**Assigned task**
Rename "chart" to "graph" in the lines from the start of the listing up to and including the line with "Reading left to right, transcribe", changing nothing else. Leave the pictures out.

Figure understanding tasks
--- START ---
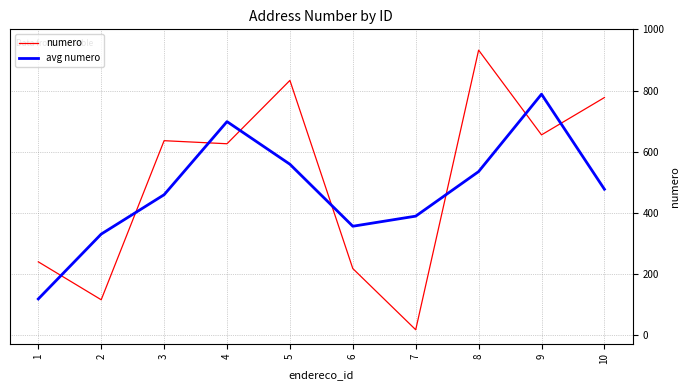

Which series has the largest range (max minus min)?

numero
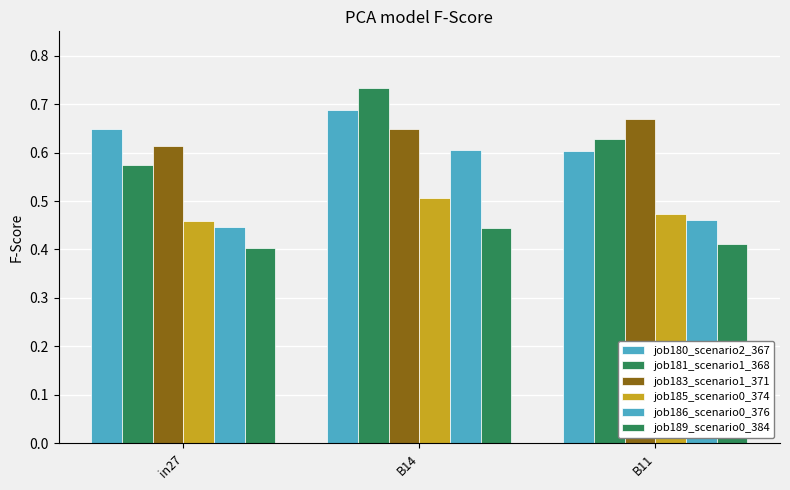

Reading left to right, what are all the values shown in this chart?

job180_scenario2_367: 0.6	0.7	0.6
job181_scenario1_368: 0.6	0.7	0.6
job183_scenario1_371: 0.6	0.6	0.7
job185_scenario0_374: 0.5	0.5	0.5
job186_scenario0_376: 0.4	0.6	0.5
job189_scenario0_384: 0.4	0.4	0.4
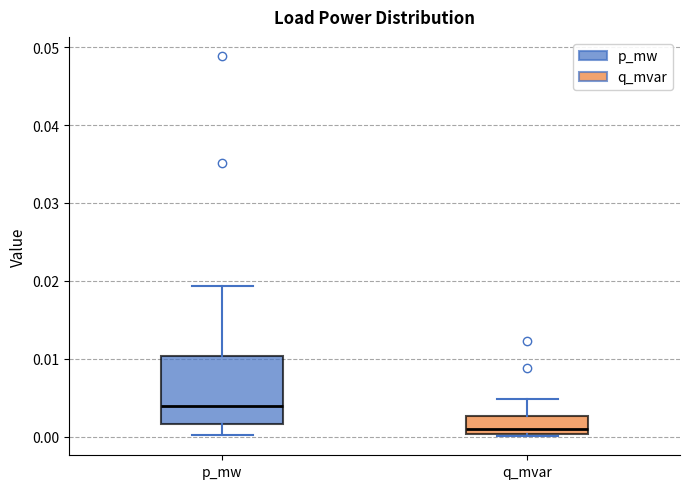

Reading left to right, transcribe this box plot: for each box, give where its median line is, the range the box spans, and where its two whiskers end, as read against the y-axis. The values are not printed on the chart, so give them approximately, as read against the axis.

p_mw: median 0.004, box 0.002 to 0.010, whiskers 0.000 to 0.019
q_mvar: median 0.001, box 0.000 to 0.003, whiskers 0.000 (just below the box's lower edge) to 0.005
--- END ---
**Output for this task**
Which series has the largest range (max minus min)?

numero

Reading left to right, what are all the values shown in this graph?

job180_scenario2_367: 0.6	0.7	0.6
job181_scenario1_368: 0.6	0.7	0.6
job183_scenario1_371: 0.6	0.6	0.7
job185_scenario0_374: 0.5	0.5	0.5
job186_scenario0_376: 0.4	0.6	0.5
job189_scenario0_384: 0.4	0.4	0.4

Reading left to right, transcribe this box plot: for each box, give where its median line is, the range the box spans, and where its two whiskers end, as read against the y-axis. The values are not printed on the graph, so give them approximately, as read against the axis.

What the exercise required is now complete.